WORK TO BE COMPLETED — Only one portion of the data is to be written out: from the line bearing "#af409d; stroke: #f3fbf5;" through the line bearing "#f3fbf5; stroke: #5c605c;". Write it exactly as it appears.
+ + + + + + +
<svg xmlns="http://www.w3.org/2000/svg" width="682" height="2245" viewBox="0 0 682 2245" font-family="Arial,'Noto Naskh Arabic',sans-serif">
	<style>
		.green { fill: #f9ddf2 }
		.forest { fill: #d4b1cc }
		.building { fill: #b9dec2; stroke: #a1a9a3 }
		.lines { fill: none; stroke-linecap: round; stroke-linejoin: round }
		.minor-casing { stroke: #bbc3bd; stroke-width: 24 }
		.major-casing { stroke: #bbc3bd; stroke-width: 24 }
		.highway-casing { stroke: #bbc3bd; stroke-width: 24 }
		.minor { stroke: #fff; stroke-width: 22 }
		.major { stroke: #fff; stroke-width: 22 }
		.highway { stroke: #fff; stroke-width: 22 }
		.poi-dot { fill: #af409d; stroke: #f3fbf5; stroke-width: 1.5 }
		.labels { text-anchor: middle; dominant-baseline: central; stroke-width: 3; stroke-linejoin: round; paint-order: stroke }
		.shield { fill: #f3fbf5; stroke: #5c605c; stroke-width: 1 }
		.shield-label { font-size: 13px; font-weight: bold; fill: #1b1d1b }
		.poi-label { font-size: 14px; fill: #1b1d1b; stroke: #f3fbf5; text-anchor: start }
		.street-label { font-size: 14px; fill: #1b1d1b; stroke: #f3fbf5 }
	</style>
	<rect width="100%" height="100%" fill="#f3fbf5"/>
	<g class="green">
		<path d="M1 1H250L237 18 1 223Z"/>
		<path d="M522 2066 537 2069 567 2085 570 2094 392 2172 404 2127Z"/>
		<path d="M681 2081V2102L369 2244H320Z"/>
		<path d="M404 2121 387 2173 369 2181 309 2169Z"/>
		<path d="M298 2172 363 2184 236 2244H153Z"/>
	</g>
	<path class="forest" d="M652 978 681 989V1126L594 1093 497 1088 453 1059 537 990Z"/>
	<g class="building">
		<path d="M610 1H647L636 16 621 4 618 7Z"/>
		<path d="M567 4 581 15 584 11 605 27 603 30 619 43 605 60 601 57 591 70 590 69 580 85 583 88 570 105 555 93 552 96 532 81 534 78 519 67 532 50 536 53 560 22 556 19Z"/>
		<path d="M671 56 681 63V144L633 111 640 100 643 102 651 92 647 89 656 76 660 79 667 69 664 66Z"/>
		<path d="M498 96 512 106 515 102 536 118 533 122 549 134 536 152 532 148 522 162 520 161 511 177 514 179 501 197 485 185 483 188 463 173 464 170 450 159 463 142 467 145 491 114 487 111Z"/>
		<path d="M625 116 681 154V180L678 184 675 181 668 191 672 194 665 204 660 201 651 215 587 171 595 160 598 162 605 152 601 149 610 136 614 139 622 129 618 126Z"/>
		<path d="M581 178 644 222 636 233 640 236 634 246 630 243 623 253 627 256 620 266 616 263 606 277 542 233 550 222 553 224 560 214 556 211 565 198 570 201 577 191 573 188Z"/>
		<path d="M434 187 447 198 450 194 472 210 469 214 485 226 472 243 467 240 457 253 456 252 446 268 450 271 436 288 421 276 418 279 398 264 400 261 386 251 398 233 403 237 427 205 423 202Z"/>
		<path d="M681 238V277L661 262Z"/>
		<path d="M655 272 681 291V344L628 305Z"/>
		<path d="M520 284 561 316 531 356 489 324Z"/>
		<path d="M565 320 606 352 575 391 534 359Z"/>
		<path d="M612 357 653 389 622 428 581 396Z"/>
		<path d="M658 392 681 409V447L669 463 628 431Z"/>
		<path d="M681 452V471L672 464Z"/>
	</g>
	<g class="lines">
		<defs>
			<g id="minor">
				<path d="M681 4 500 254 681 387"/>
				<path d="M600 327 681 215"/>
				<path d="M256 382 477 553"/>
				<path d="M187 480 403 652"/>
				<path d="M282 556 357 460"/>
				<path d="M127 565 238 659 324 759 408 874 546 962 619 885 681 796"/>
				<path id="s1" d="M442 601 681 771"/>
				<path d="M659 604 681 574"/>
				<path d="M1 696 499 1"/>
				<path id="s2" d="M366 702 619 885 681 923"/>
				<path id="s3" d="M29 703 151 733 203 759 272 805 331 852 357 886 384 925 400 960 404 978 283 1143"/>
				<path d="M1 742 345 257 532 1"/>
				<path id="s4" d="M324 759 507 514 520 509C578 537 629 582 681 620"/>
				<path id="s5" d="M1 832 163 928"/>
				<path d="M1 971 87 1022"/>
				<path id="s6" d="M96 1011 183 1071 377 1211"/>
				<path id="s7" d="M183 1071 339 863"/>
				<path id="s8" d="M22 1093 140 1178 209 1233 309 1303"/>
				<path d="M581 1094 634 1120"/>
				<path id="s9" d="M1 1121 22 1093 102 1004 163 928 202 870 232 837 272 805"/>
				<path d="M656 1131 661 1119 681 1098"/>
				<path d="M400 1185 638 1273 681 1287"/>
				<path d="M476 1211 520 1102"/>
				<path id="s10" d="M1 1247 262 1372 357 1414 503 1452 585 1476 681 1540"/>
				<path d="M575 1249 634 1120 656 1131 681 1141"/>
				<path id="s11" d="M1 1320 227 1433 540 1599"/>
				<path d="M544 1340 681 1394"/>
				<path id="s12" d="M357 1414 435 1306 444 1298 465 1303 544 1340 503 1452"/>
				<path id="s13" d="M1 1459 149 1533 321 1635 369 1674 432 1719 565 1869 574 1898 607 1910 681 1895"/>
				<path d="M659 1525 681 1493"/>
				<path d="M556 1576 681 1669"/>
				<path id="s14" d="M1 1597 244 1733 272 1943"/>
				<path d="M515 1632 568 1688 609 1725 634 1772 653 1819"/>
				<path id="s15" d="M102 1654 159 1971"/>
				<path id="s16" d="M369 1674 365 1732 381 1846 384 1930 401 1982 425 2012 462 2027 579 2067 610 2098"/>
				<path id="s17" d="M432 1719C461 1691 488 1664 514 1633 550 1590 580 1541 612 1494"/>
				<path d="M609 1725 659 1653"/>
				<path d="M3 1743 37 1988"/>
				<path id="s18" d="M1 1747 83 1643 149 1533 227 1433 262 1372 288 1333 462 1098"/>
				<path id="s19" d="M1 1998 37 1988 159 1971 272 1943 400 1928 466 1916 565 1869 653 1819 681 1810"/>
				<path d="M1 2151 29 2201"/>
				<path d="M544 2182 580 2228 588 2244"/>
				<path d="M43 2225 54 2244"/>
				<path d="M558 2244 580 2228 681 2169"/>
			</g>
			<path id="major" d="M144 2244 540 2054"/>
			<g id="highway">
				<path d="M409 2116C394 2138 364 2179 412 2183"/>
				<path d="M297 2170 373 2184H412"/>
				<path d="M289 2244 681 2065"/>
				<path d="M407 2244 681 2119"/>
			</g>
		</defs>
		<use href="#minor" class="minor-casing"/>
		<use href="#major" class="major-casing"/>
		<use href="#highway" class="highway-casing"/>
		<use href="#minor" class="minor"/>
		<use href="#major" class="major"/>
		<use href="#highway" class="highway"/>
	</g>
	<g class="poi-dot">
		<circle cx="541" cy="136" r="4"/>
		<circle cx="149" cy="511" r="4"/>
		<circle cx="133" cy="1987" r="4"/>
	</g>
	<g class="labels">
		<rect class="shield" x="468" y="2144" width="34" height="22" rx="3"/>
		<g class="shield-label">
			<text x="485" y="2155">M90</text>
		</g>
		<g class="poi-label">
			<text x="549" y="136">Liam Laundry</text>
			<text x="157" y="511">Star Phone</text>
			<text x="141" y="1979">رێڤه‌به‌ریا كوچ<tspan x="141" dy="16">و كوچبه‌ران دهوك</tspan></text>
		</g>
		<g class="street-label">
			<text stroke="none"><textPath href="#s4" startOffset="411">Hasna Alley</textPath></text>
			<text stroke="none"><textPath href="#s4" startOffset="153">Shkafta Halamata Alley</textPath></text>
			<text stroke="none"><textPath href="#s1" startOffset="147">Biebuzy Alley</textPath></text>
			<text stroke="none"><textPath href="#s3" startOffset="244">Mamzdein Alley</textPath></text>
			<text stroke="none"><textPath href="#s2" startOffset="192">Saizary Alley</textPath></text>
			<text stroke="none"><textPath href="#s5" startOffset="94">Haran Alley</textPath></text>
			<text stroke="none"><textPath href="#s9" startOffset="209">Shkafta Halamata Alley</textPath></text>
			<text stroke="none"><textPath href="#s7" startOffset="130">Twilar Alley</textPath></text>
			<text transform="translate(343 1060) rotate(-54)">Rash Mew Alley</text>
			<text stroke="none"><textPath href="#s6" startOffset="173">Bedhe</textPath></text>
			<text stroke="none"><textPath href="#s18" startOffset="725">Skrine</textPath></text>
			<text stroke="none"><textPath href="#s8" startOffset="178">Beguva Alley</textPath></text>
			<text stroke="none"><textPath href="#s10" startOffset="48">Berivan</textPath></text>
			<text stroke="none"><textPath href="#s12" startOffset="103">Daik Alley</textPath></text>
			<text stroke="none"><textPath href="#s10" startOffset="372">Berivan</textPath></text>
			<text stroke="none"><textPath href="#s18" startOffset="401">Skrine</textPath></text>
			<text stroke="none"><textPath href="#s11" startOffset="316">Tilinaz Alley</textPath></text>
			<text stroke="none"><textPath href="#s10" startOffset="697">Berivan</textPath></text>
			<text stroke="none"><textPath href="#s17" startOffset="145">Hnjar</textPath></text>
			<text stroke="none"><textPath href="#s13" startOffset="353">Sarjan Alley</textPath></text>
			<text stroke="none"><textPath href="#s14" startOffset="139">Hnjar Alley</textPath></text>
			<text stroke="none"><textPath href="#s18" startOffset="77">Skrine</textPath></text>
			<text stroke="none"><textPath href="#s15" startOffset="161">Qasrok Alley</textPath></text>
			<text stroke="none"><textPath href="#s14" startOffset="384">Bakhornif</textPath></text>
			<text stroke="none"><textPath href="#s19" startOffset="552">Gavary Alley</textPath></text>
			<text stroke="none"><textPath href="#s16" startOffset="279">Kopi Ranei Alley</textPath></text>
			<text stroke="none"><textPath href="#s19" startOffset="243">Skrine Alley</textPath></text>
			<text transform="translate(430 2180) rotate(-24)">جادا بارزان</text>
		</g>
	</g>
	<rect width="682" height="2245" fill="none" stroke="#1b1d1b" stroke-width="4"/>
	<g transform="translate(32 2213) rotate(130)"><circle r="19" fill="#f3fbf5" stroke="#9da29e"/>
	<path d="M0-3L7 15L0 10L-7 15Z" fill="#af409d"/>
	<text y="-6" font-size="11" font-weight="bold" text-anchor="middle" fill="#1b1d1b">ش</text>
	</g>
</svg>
+ + + + + + +
EXPECTED OUTPUT —
		.poi-dot { fill: #af409d; stroke: #f3fbf5; stroke-width: 1.5 }
		.labels { text-anchor: middle; dominant-baseline: central; stroke-width: 3; stroke-linejoin: round; paint-order: stroke }
		.shield { fill: #f3fbf5; stroke: #5c605c; stroke-width: 1 }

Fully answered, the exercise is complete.